Exercise data START
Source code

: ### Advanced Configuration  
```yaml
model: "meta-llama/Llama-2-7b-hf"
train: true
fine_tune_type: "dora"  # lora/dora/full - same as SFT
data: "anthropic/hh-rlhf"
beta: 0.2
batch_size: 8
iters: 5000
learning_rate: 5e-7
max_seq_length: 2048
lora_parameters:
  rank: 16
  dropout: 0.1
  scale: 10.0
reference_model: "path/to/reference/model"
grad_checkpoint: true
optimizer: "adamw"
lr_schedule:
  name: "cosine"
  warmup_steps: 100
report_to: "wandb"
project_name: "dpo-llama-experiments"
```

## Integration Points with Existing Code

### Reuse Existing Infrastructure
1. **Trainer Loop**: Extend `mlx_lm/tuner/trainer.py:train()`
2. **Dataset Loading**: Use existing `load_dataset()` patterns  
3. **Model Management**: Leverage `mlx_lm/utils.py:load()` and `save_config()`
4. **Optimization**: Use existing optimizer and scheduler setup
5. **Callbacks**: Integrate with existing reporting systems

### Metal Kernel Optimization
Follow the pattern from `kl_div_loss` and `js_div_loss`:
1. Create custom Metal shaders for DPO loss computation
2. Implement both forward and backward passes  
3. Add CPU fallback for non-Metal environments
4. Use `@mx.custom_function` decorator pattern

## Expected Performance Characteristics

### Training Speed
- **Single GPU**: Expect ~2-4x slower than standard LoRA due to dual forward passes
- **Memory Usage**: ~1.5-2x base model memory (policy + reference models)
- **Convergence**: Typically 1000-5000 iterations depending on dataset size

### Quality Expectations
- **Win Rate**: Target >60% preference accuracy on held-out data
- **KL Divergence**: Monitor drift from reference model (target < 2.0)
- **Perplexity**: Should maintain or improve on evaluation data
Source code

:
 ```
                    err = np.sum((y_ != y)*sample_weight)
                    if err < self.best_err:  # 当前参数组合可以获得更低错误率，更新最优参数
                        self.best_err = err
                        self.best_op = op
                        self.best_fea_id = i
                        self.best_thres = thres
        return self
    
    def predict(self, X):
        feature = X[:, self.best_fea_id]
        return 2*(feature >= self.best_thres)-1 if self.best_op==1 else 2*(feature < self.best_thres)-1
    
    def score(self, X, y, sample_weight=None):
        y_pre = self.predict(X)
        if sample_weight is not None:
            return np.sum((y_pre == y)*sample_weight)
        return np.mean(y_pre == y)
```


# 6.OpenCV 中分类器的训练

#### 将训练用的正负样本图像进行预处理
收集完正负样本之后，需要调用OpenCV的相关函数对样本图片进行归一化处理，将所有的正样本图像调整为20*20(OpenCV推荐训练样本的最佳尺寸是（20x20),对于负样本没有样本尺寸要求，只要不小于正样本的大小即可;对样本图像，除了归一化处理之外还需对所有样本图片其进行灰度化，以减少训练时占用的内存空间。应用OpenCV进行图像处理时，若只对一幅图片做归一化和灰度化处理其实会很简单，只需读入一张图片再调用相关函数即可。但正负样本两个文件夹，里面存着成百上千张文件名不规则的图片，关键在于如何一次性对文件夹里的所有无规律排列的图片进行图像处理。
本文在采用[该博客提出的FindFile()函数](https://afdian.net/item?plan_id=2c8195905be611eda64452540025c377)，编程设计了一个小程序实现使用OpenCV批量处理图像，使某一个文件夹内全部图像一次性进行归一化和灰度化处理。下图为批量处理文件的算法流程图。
Exercise data END
Exercise data START
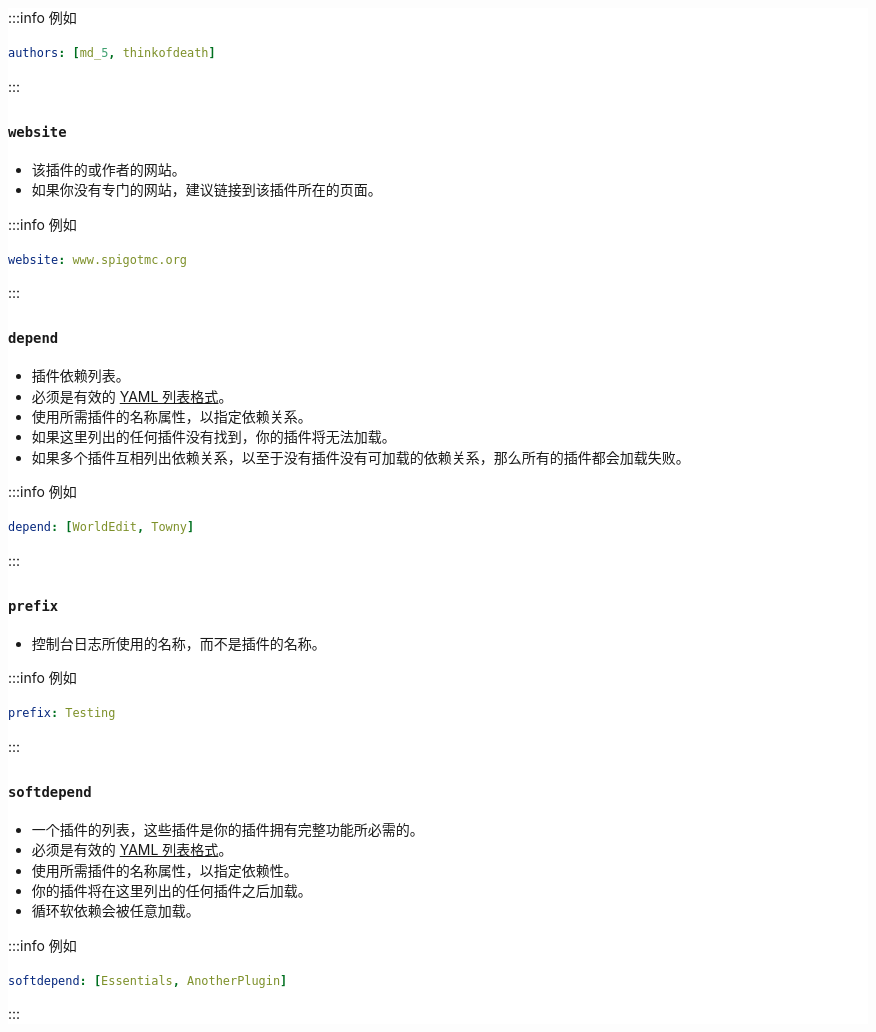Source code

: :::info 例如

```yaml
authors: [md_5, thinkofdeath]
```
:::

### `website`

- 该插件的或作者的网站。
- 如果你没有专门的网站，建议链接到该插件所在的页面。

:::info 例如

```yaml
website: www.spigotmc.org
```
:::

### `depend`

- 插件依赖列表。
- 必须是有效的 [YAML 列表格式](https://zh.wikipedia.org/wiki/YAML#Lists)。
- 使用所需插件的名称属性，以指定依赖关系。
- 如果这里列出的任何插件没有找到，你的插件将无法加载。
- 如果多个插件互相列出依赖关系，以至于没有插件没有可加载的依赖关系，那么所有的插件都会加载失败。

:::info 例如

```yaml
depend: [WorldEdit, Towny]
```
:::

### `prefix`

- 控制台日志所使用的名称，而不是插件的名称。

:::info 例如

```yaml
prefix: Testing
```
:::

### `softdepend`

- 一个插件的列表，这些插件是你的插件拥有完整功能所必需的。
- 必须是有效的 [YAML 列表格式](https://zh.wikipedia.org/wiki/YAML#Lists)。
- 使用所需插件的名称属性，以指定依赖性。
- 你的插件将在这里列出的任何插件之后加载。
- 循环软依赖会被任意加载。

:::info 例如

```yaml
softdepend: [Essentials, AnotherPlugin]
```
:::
Exercise data END
Exercise data START
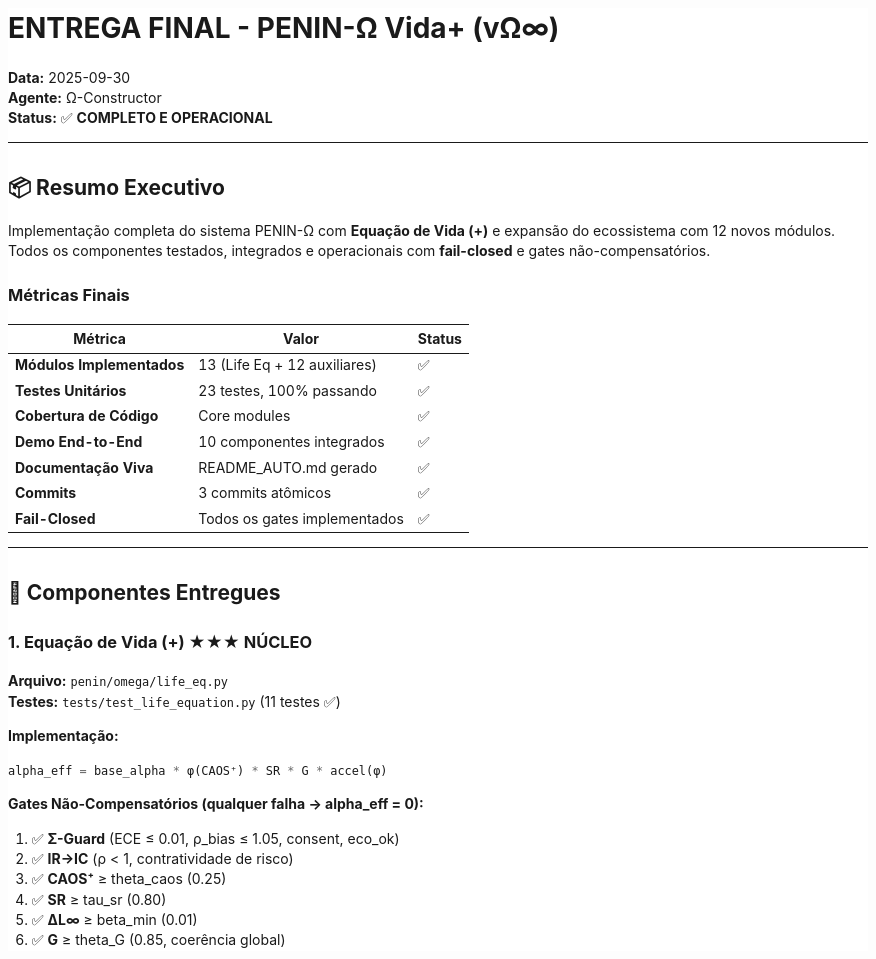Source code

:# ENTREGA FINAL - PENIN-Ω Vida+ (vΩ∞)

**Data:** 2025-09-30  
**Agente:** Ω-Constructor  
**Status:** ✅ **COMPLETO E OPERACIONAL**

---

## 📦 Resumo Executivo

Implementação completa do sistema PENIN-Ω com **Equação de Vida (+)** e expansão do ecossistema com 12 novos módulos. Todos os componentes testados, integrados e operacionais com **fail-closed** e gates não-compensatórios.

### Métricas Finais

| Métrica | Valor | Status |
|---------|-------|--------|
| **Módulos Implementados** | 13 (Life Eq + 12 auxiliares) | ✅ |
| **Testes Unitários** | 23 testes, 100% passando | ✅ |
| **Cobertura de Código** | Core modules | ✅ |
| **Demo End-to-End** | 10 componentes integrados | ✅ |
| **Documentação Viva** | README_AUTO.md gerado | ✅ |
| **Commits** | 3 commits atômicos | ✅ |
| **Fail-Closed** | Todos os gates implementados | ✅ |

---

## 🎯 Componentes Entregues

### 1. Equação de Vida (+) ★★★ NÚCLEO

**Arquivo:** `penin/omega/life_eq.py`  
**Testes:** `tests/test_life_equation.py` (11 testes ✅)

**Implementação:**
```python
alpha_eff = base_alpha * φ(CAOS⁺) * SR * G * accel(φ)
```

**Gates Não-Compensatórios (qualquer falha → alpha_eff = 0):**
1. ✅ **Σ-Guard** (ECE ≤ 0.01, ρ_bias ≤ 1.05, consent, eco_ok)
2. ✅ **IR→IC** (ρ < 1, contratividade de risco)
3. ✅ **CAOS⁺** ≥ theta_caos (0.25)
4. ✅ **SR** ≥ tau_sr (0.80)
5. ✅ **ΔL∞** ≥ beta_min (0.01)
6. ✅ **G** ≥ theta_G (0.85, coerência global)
Exercise data END
For every line in the listing above that mentions the word "Implementação", make a copy.

Output:
Implementação completa do sistema PENIN-Ω com **Equação de Vida (+)** e expansão do ecossistema com 12 novos módulos. Todos os componentes testados, integrados e operacionais com **fail-closed** e gates não-compensatórios.
**Implementação:**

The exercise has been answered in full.